### Текст страницы
<<<<

Съездили в Левашово. По дороге в автобусе, на кладбище и в маленьком однокомнатном музее слушали Анатолия Яковлевича Разумова — сотрудника Российской национальной библиотеки, составителя «Ленинградского мартиролога», создателя центра «Возвращенные имена». Больше 20 лет он занимается поиском информации о репрессированных в советские годы. Создалось впечатление, что он знает об этом всё. Он рассказывал неимоверные вещи только о том, что знает достоверно.
Оказывается, таких кладбищ, как Левашовское, осталось всего три в стране — Бутово, Левашово и еще одно, название которого забыла. Их особенность в том, что до 1989 года они были в ведении КГБ, и всё там оставалось так же, как и в 1937 году. Остальные многочисленные места захоронений не сохранились в том же самом виде.
Всё время, а мы ходили по кладбищу часа три, светило яркое солнце. Мне показалось, сегодня был самый теплый день с начала весны: хотя под елками еще и лежал снег, но как будто бы и погода помогала не подавляться услышанным. Несмотря на ужас всего, что происходило здесь с 1937 по 1954 годы, кладбище показалось каким-то домашним и даже... уютным (слово А.Я.). Везде кресты, памятники, таблички с именами и годами жизни, на деревьях — ленты, венки, фотографии расстрелянных, живые цветы.
На самом деле, ни об одном человеке нельзя достоверно сказать, что он похоронен на левашовском или каком-то другом кладбищах — об этом информации нигде в документах НКВД не осталось. Люди просто приходят сюда раз, другой, третий, а потом где-то в определённом месте вдруг решают установить памятную доску или крест — в память о своих родных. Ведь других могил у них и нет, а где-то хочется поставить памятный знак.
А.Я. не только изучает архивные дела, но и сам занимается раскопками. Как-то в Бутово в узком срезе земли они обнаружили останки 53 человек, приговорённых к расстрелу. Только у 3 из них были пулевые отверстия. В остальных черепах пулевых отверстий не было — либо их закапывали полуживыми, либо они умерли от мучений и пыток.
Вообще о приговоре к расстрелу никогда никому не объявляли — боялись бунта, того, что не справятся с возмущением. В Питере, выводя на расстрел, вызывали как будто бы на новый этап с вещами, перед которым якобы надо было пройти медосмотр и профосмотр:
— У Вас какая профессия? Столяр? Замечательно, то, что нужно. Пойдемте.

>>>>

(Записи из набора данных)
<<<<

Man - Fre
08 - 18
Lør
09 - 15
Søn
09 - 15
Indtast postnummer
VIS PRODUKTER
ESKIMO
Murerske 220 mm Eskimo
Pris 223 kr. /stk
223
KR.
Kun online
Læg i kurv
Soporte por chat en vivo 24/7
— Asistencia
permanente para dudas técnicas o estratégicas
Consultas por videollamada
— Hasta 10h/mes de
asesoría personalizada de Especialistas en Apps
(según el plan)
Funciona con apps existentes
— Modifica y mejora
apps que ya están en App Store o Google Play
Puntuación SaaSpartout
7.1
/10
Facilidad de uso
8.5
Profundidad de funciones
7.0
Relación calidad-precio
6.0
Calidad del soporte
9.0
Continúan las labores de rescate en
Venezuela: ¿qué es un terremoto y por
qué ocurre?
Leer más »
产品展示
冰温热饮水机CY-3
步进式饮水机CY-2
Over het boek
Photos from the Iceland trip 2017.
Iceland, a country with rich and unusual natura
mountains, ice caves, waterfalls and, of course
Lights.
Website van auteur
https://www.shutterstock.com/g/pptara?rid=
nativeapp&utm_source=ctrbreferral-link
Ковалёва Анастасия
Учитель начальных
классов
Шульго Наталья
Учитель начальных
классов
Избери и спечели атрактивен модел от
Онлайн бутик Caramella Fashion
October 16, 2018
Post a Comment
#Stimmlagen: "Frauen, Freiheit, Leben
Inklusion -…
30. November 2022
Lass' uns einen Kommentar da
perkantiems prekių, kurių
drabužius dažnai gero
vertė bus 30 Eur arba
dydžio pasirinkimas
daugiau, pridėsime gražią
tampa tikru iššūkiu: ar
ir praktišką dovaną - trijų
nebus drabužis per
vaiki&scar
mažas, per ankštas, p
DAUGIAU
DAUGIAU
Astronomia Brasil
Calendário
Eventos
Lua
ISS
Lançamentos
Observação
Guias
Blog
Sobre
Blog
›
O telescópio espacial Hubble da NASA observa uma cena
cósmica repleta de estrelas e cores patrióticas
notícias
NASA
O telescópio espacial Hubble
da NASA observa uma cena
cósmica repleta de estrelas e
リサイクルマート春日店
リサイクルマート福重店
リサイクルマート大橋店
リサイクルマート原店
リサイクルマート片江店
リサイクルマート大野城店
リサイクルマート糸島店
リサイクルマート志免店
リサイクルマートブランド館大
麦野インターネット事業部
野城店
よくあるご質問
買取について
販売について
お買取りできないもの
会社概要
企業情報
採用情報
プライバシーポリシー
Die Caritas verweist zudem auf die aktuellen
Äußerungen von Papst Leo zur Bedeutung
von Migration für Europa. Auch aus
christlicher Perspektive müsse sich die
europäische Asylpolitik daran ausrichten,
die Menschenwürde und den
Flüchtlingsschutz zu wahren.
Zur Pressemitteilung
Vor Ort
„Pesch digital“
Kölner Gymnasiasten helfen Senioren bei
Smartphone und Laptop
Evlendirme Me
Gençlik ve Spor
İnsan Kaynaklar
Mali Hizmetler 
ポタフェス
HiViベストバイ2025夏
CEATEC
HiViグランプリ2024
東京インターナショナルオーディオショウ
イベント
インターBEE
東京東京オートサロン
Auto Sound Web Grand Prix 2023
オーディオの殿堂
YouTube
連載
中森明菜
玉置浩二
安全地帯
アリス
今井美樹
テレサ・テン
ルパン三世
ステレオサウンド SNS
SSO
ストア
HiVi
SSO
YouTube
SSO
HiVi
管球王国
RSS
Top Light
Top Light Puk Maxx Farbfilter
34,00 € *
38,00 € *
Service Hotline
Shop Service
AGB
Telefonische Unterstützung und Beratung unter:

>>>>

### Указание A
Обновите фрагмент текста о Левашовском кладбище, заменив «архивные дела» на «архивные документы». Начните с того места, где стоят слова «А.Я. не только», и остановитесь после слов «мучений и пыток.».
### Указание B
До какого года, согласно тексту о Левашовском кладбище, такие кладбища находились в ведении КГБ?

### Поле ответа A
А.Я. не только изучает архивные документы, но и сам занимается раскопками. Как-то в Бутово в узком срезе земли они обнаружили останки 53 человек, приговорённых к расстрелу. Только у 3 из них были пулевые отверстия. В остальных черепах пулевых отверстий не было — либо их закапывали полуживыми, либо они умерли от мучений и пыток.

### Поле ответа B
До 1989 года.